#### Teks Bacaan ####
Oleh: Abd Assagaf
Isu keabsahan ijazah Presiden Joko Widodo kembali menggelinding di ruang publik. Bukan sekali dua kali perdebatan ini muncul, namun entah mengapa, selalu menemukan cara untuk kembali hidup. Dari ruang sidang, kanal media, hingga meja kopi, gosip ijazah presiden menjadi bahan diskusi tanpa ujung. Fenomena ini menegaskan betapa kuatnya daya ledak informasi di era demokrasi digital. Sekali digulirkan, bisa terus berputar tanpa pernah benar-benar berhenti.
Di titik ini, pertanyaan sederhana justru menjadi sulit dijawab apakah kita sedang menyaksikan upaya murni mencari kebenaran, manuver politik yang terorganisir, atau sekadar kebisingan demokrasi yang kehilangan fokus di penghujung era Jokowi?
Mahkamah sudah menolak gugatan hukum terkait ijazah, Universitas Gadjah Mada pun telah memberi klarifikasi. Namun suara keraguan tetap menggema. Polemik ini tidak lagi berhenti pada soal administratif, tetapi bertransformasi menjadi amunisi politik. Celah kecil diperbesar, keraguan dipoles menjadi narasi, lalu diproduksi ulang dalam bentuk spekulasi.
#### Daftar Baris ####
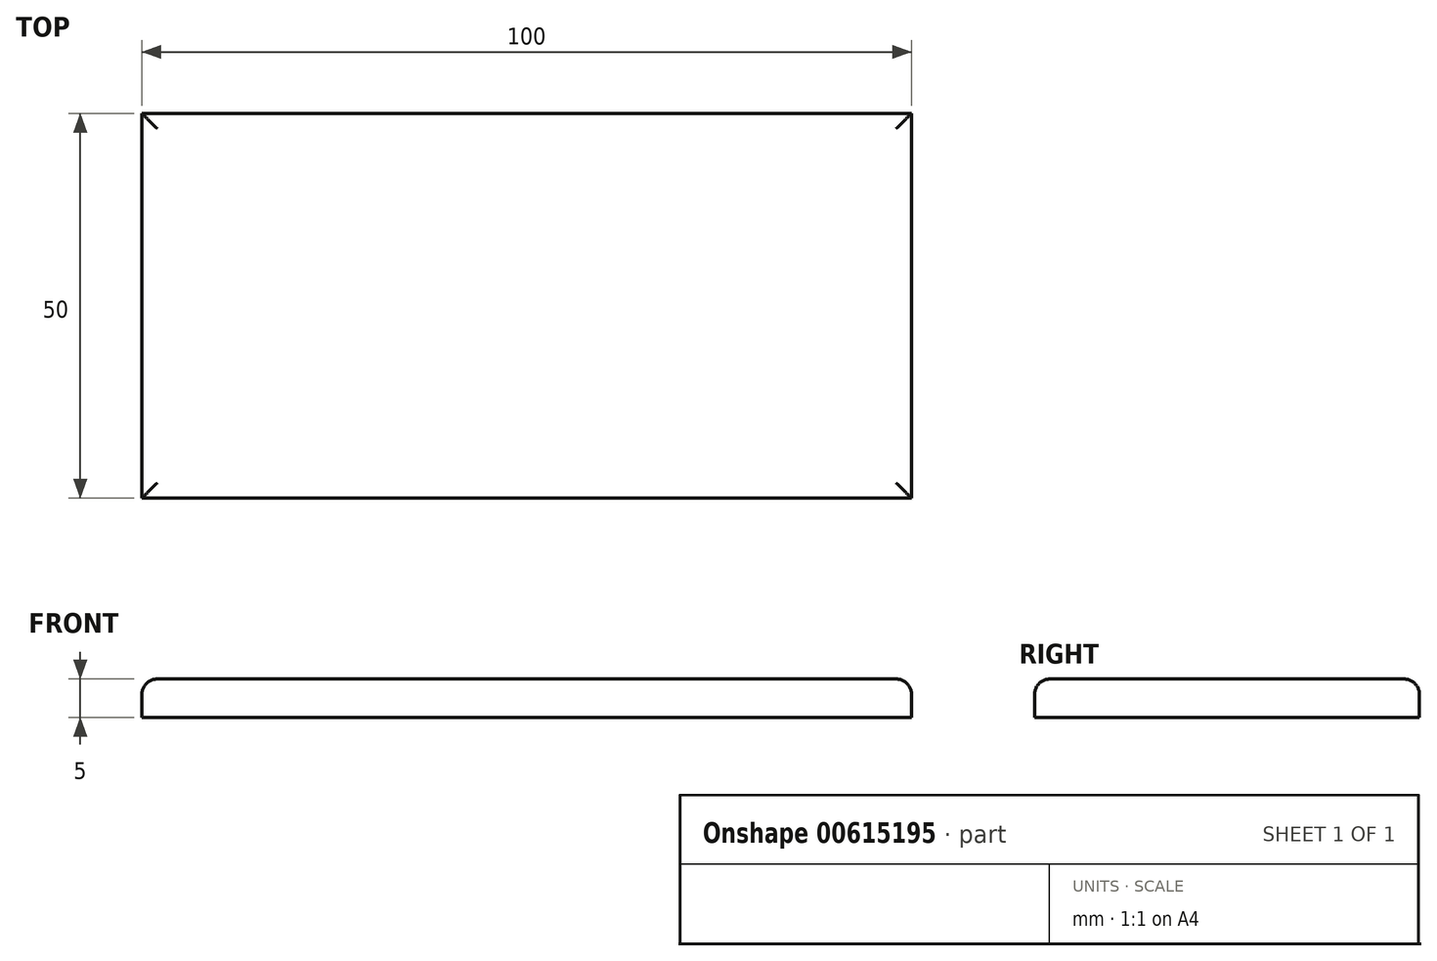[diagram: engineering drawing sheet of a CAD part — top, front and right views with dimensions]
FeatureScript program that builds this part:
annotation { "Feature Type Name" : "Feature", "Feature Type Description" : "" }
export const myFeature = defineFeature(function(context is Context, id is Id, definition is map)
    precondition{}
    {
        {
            var Q0;
            Q0=qCreatedBy(makeId("Top.planeOp"),FACE);
            var sketch = newSketch(context, id + "F0", { "sketchPlane" : qUnion([Q0])});
            skLineSegment(sketch, "E0.bottom", {"start": v(0, 0) * mm, "end": v(100, 0) * mm});
            skLineSegment(sketch, "E0.top", {"start": v(0, 50) * mm, "end": v(100, 50) * mm});
            skLineSegment(sketch, "E0.left", {"start": v(0, 0) * mm, "end": v(0, 50) * mm});
            skLineSegment(sketch, "E0.right", {"start": v(100, 0) * mm, "end": v(100, 50) * mm});
            skSolve(sketch);
        }
        {
            var Q0;
            Q0 = qSketchRegion(id + "F0", true);
            extrude(context, id + "F1", {"entities" : qUnion([Q0]), "depth" : 5 * mm, "offsetDistance" : 25 * mm});
        }
        {
            var Q0;
            Q0=makeQuery(id+"F1.opExtrude","CAP_EDGE",EDGE,{"disambiguationData":[OSD([sQuery(id+"F0.wireOp",EDGE,"E0.left")])],"isStart":false});
            var Q1;
            Q1=makeQuery(id+"F1.opExtrude","CAP_EDGE",EDGE,{"disambiguationData":[OSD([sQuery(id+"F0.wireOp",EDGE,"E0.bottom")])],"isStart":false});
            var Q2;
            Q2=makeQuery(id+"F1.opExtrude","CAP_EDGE",EDGE,{"disambiguationData":[OSD([sQuery(id+"F0.wireOp",EDGE,"E0.top")])],"isStart":false});
            var Q3;
            Q3=makeQuery(id+"F1.opExtrude","CAP_EDGE",EDGE,{"disambiguationData":[OSD([sQuery(id+"F0.wireOp",EDGE,"E0.right")])],"isStart":false});
            fillet(context, id + "F2", {"entities" : qUnion([Q0, Q1, Q2, Q3]), "radius" : 2 * mm, "tangentPropagation" : true, "allowEdgeOverflow" : false});
        }
    });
####
Daftar Tugas:
(a) Ringkaslah teks tentang isu ijazah Presiden Joko Widodo dalam dua kalimat.
(b) Dalam teks tentang isu ijazah Presiden Joko Widodo, pihak mana yang disebut telah memberi klarifikasi?
(c) Tuliskan kembali bagian teks tentang isu ijazah Presiden Joko Widodo di antara "Oleh: Abd Assagaf" dan "penghujung era Jokowi?", termasuk keduanya, dengan mengganti "ruang publik" menjadi "ranah publik".
Baris-baris di atas merupakan bahan tersendiri.

Jawaban Berurutan:
(a) Isu keabsahan ijazah Presiden Joko Widodo kembali ramai di ruang publik dan selalu hidup lagi meski sudah berulang kali diperdebatkan, yang menegaskan kuatnya daya ledak informasi di era demokrasi digital. Walaupun Mahkamah sudah menolak gugatan hukum terkait ijazah dan Universitas Gadjah Mada telah memberi klarifikasi, keraguan tetap menggema dan polemik ini berubah menjadi amunisi politik.

(b) Universitas Gadjah Mada.

(c)
Oleh: Abd Assagaf
Isu keabsahan ijazah Presiden Joko Widodo kembali menggelinding di ranah publik. Bukan sekali dua kali perdebatan ini muncul, namun entah mengapa, selalu menemukan cara untuk kembali hidup. Dari ruang sidang, kanal media, hingga meja kopi, gosip ijazah presiden menjadi bahan diskusi tanpa ujung. Fenomena ini menegaskan betapa kuatnya daya ledak informasi di era demokrasi digital. Sekali digulirkan, bisa terus berputar tanpa pernah benar-benar berhenti.
Di titik ini, pertanyaan sederhana justru menjadi sulit dijawab apakah kita sedang menyaksikan upaya murni mencari kebenaran, manuver politik yang terorganisir, atau sekadar kebisingan demokrasi yang kehilangan fokus di penghujung era Jokowi?